Machine-readable hardware designs:
--*--

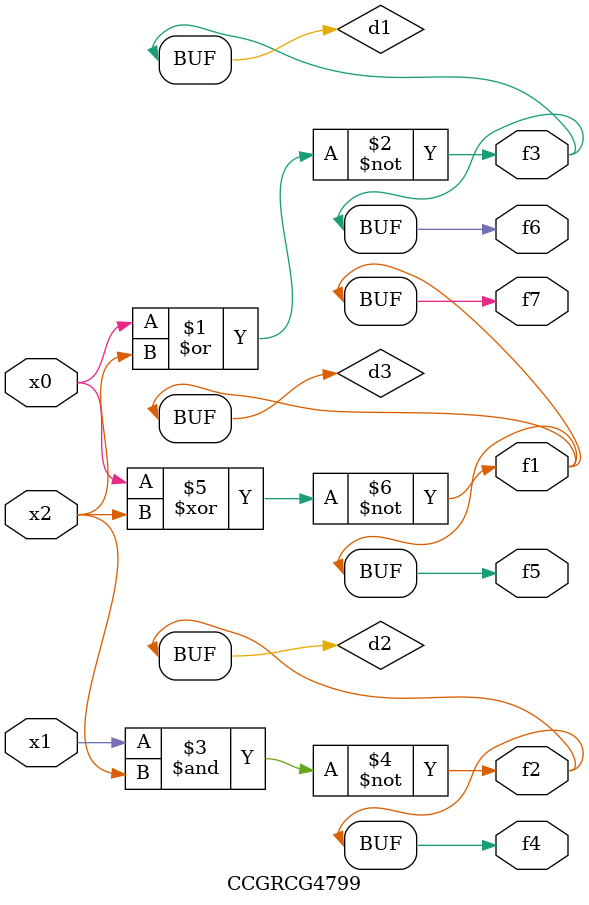
<source format=v>
module CCGRCG4799(
	input x0, x1, x2,
	output f1, f2, f3, f4, f5, f6, f7
);

	wire d1, d2, d3;

	nor (d1, x0, x2);
	nand (d2, x1, x2);
	xnor (d3, x0, x2);
	assign f1 = d3;
	assign f2 = d2;
	assign f3 = d1;
	assign f4 = d2;
	assign f5 = d3;
	assign f6 = d1;
	assign f7 = d3;
endmodule

</source>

--*--

▸ Exercise: Copy, without any change, the run of lines from the one with "assign f4 = d2;" through the end of the entries above.

▸ Solved problem:
	assign f4 = d2;
	assign f5 = d3;
	assign f6 = d1;
	assign f7 = d3;
endmodule

</source>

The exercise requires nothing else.